In the face of growing violence by the Taliban insurgency, Ghani and Abdullah are working to pry open a window of opportunity to negotiate a peace deal. As they do, they must improve the speed and efficiency of their government’s decision-making, said numerous participants at the conference last week, hosted by USIP, Stanford University, and the British Royal Institute for International Affairs, also known as Chatham House. The Afghan government’s failure to name more than a third of its cabinet in its first six months dramatizes the problem, several participants said.

The U.S.-led counter-terrorism and counter-insurgency intervention of nearly 14 years has included projects that dramatically improved Afghans’ health, educational opportunities and connection to the wider world, noted former Assistant Secretary of State and Ambassador to Afghanistan James Dobbins.

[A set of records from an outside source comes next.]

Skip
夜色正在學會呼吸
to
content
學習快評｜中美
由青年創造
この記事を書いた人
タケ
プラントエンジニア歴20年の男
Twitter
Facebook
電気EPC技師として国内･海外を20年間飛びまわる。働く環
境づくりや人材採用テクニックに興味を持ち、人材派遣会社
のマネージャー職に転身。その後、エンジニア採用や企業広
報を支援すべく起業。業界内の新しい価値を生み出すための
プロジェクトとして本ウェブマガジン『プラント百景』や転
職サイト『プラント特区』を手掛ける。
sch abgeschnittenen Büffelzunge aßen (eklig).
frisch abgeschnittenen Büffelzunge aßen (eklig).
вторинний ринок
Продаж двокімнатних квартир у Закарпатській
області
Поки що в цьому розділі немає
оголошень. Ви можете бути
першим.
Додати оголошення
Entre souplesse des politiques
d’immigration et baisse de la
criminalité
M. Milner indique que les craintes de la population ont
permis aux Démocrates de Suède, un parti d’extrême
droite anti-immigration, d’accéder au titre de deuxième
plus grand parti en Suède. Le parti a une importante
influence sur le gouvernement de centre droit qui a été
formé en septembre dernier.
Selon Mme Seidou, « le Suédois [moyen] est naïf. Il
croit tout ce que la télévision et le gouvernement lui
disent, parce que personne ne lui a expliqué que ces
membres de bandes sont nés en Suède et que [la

But “the main criterion for [judging] success or failure in an intervention is whether or not you leave behind … a country that’s at peace with itself and its neighbors. In this, of course, we have so far failed” in Afghanistan, said Dobbins. (The conference was held under rules that prevent naming most speakers to encourage frank debate. Dobbins was one of five keynote speakers whose addresses were conducted on the record.)

A Reason for Failure: We Never Really Tried

Dobbins and former U.S. government Special Advisor on Afghanistan Barnett Rubin were among speakers who said a central reason for the U.S.-led intervention’s failure to stabilize the Afghan state has been that, for years,the mission was focused instead on counter-terrorism. .

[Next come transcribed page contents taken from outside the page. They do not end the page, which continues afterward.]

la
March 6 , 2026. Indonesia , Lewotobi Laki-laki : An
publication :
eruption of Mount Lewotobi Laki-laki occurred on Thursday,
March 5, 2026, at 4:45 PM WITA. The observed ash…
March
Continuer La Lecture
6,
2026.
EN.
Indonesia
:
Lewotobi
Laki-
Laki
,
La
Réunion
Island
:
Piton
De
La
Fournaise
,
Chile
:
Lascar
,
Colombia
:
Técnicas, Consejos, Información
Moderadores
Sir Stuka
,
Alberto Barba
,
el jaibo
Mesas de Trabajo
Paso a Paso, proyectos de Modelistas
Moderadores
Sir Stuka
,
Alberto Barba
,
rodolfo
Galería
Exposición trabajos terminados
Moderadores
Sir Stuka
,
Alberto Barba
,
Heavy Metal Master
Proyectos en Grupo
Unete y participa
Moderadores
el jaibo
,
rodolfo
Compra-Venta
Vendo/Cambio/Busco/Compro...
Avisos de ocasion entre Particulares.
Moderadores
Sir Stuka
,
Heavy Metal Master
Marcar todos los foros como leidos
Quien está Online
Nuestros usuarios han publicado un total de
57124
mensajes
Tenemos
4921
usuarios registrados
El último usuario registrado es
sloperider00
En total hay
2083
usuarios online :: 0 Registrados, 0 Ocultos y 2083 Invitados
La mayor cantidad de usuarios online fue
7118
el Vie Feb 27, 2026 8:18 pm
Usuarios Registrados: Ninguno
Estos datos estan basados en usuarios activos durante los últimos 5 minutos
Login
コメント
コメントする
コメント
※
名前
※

In Bosnia, where a U.S.-led intervention produced a peaceful (if still politically difficult) settlement, a critical factor was that the operation provided significant peacekeeping forces to establish order and financial help to reboot governance. Measured per capita, the U.S.-led international commitment to Afghanistan included a force only 2 percent the size of that used in Bosnia, and only about 5 percent of the financial assistance, Dobbins said.

The foreign commitment of forces and funds began to rise only after Afghanistan’s governance had been ignored long enough to let the Taliban insurgency re-erupt by 2006. At that point, much higher levels of force and funding were needed just to prevent the Afghan government’s destruction.

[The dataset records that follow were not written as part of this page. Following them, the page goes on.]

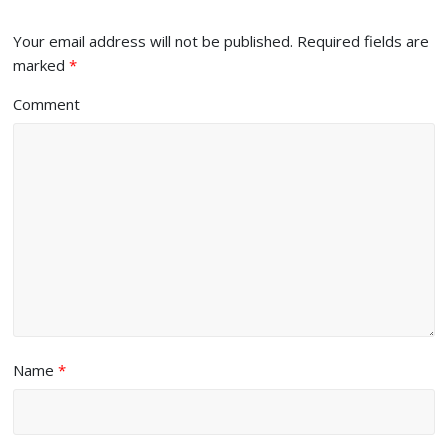
Your email address will not be published.
Required fields are
marked
*
Comment
Name
*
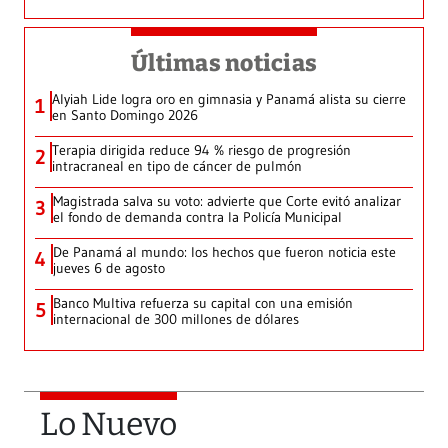
Últimas noticias
Alyiah Lide logra oro en gimnasia y Panamá alista su cierre
1
en Santo Domingo 2026
Terapia dirigida reduce 94 % riesgo de progresión
2
intracraneal en tipo de cáncer de pulmón
Magistrada salva su voto: advierte que Corte evitó analizar
3
el fondo de demanda contra la Policía Municipal
De Panamá al mundo: los hechos que fueron noticia este
4
jueves 6 de agosto
Banco Multiva refuerza su capital con una emisión
5
internacional de 300 millones de dólares
Lo Nuevo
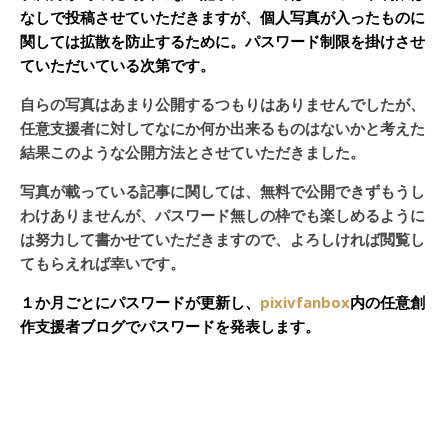
なしで投稿させていただきますが、個人写真が入ったものに
関しては拡散を防止するために。パスワード制限を掛けさせ
ていただいている次第です。
自らの写真はあまり公開するつもりはありませんでしたが、
任意支援者に対してなにか何か出来るものはないかと考えた
結果このような公開方法とさせていただきました。
写真が載っている記事に関しては、無料で公開できずもうし
わけありませんが、パスワード無しの枠でも楽しめるように
は努力して書かせていただきますので、よろしければ閲覧し
てもらえれば幸いです。
１か月ごとにパスワードが更新し、
pixivfanbox
内の任意創
作支援者ブログでパスワードを発表します。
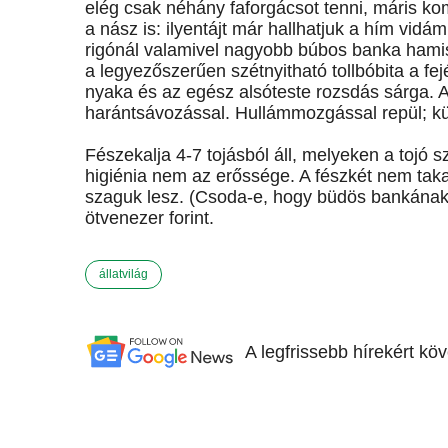
elég csak néhány faforgácsot tenni, máris k
a nász is: ilyentájt már hallhatjuk a hím vidám
rigónál valamivel nagyobb búbos banka hamisít
a legyezőszerűen szétnyitható tollbóbita a fej
nyaka és az egész alsóteste rozsdás sárga. A 
harántsávozással. Hullámmozgással repül; kü
Fészekalja 4-7 tojásból áll, melyeken a tojó 
higiénia nem az erőssége. A fészkét nem takar
szaguk lesz. (Csoda-e, hogy büdös bankának
ötvenezer forint.
állatvilág
A legfrissebb hírekért kö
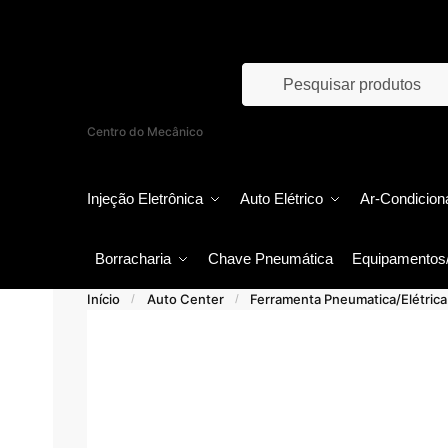
Skip
Skip
to
to
navigation
content
Products
search
Centro do Mecânico
Injeção Eletrônica
Auto Elétrico
Ar-Condicion
Borracharia
Chave Pneumática
Equipamentos
Início
Auto Center
Ferramenta Pneumatica/Elétrica
/
/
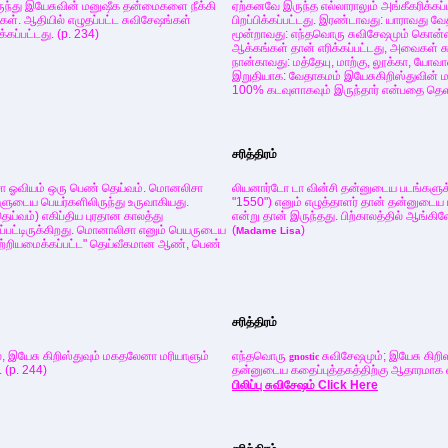
ிருந்து இயேசுவின் மனுஷீக தன்மைகளை நீக்கி
ஏற்கனவே இருந்த எல்லாராலும் அங்கீகரிக்கப்
ள். ஆதியில் எழுதப்பட்ட சுவிசேஷங்கள்
பிறப்பிக்கப்பட்டது. இரண்டாவது: யாராவது வ
க்கப்பட்டது. (p. 234)
மூன்றாவது: எந்தவொரு சுவிசேஷமும் கொன்ஸ
ஆக்கங்கள் தான் எரிக்கப்பட்டது, அவைகள் ச
நான்காவது: மத்தேயு, மாற்கு, லூக்கா, யோவ
இறுதியாக: வேதாகமம் இயேசுகிறிஸ்துவின் 
100% கடவுளாகவும் இருந்தார் என்பதை தெள
சரித்திரம்
சா ஓவியம் ஒரு பெண் தெய்வம். மொனலிசா
லியனார்டோ டா வின்சி தன்னுடைய படங்களு
களுடைய பெயர்களிலிருந்து உருவாகியது.
"1550") எனும் எழுத்தாளர் தான் தன்னுடைய ப
்வம்) எகிப்திய புரதான காலத்து
என்று தான் இருந்தது. பிற்காலத்தில் ஆங்கி
கப்பட்டிருக்கிறது. மொனாலிசா எனும் பெயருடைய
(
)
Madame
Lisa
மாற்றியமைக்கப்பட்ட" தெய்வீகமான ஆண், பெண்
சரித்திரம்
, இயேசு கிறிஸ்துவும் மகதலேனா மரியாளும்
எந்தவொரு
சுவிசேஷமும்; இயேசு கிற
gnostic
 (p. 244)
தன்னுடைய கதைப்புத்தகத்திற்கு ஆதாரமாக எ
பிலிப்பு சுவிசேஷம் Click Here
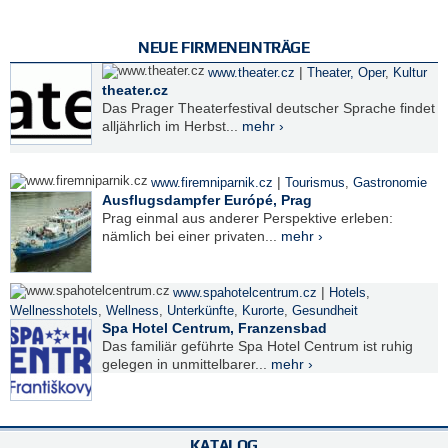
NEUE FIRMENEINTRÄGE
|
www.theater.cz
Theater, Oper
,
Kultur
theater.cz
Das Prager Theaterfestival deutscher Sprache findet
alljährlich im Herbst...
mehr ›
|
www.firemniparnik.cz
Tourismus
,
Gastronomie
Ausflugsdampfer Európé, Prag
Prag einmal aus anderer Perspektive erleben:
nämlich bei einer privaten...
mehr ›
|
www.spahotelcentrum.cz
Hotels
,
Wellnesshotels
,
Wellness
,
Unterkünfte
,
Kurorte
,
Gesundheit
Spa Hotel Centrum, Franzensbad
Das familiär geführte Spa Hotel Centrum ist ruhig
gelegen in unmittelbarer...
mehr ›
KATALOG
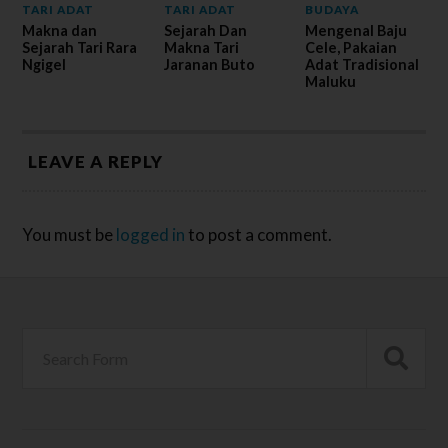
TARI ADAT
TARI ADAT
BUDAYA
Makna dan
Sejarah Dan
Mengenal Baju
Sejarah Tari Rara
Makna Tari
Cele, Pakaian
Ngigel
Jaranan Buto
Adat Tradisional
Maluku
LEAVE A REPLY
You must be
logged in
to post a comment.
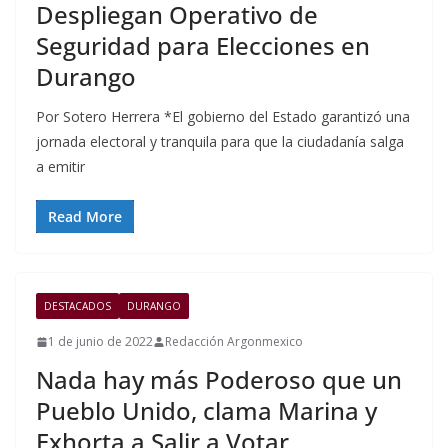
Despliegan Operativo de
Seguridad para Elecciones en
Durango
Por Sotero Herrera *El gobierno del Estado garantizó una
jornada electoral y tranquila para que la ciudadanía salga
a emitir
Read More
DESTACADOS
DURANGO
1 de junio de 2022
Redacción Argonmexico
Nada hay más Poderoso que un
Pueblo Unido, clama Marina y
Exhorta a Salir a Votar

“Really, the intervention in Afghanistan was not a state-building intervention,” said Rubin, a career Afghan policy scholar at New York University. “It was a counter-terrorism operation.”
Even though rebuilding the Afghan state was essential to long-term U.S. and international security, any U.S. action to help do that was authorized only when it served the single, shorter-term goal of destroying al-Qaeda, Rubin said. Supporting Afghanistan’s long-term stabilization “wasn’t what it [the U.S. presence] was about,” he said. “When there was a conflict between the counterterrorist agenda and anything else, the counterterrorist agenda won out.”

The British interventions of the 1800s in Afghanistan and the Soviet occupation of the 1980s included efforts to strengthen Afghanistan’s state structures. But after those foreign governments withdrew their forces and support for their allied Afghan governments, they saw those structures fail, in part by having overreached, said another career Afghan specialist, Boston University anthropologist Thomas Barfield, who heads the American Institute of Afghan Studies.

If “Kabul feels that it can run roughshod over the countryside, it risks political instability,” Barfield said. Still, “no insurgency has ever succeeded in toppling a government in Kabul that retains an international patron.”

Lessons for Stabilizing Afghanistan Now

Lessons from the past 14 years can improve efforts now to strengthen a state structure that can govern Afghanistan effectively and bring peace, speakers in the conference said. Policy recommendations from the two days of debate included:

  • Commit to real help for the long term. International projects to help Afghanistan—notably its security, economy and government capacity— must be designed and funded for the long term, rather than a year or two at a time. This will create confidence among Afghans, and domestic and foreign investors.
  • Invest in civil society and education. The past 14 years has begun yielding a generation of Afghans better equipped to build an Afghanistan engaged with the 21st Century world. In the next decade, power in Afghanistan will shift from the aging generation of 1980s combatants to these younger Afghans. Continued investment in their education and skills will speed that change and, critically, sustain a greater role in it for Afghan women.
  • Support talks with the Taliban. If the Ghani-Abdullah government holds peace talks that are backed by significant segments of the population and are consistent with U.S. national interests, the United States should avoid undermining them.
  • Work with Iran and Pakistan. Any policy must work with all of Afghanistan’s neighbors, the most important of which are Iran and Pakistan. Policies should encourage China’s rising new interest in actively helping to stabilize Afghanistan.
  • Build U.S. constituencies for Afghanistan. The American public will support policies that clearly help create a moderate Afghanistan capable of avoiding a collapse into new chaos that could breed threats to the United States. Americans also will support sustaining the gains for Afghan women and girls. This basic support can be channeled politically by creating a bi-partisan Congressional Caucus for Afghanistan.
  • Promote accountability, but non-punitively. Current U.S. accountability systems for Afghan assistance and projects seem designed to punish poor performers rather than improve  institutions that deliver aid. This creates incentives within U.S. structures to exaggerate success and hide failures, and oversight of Afghan assistance should be reformed.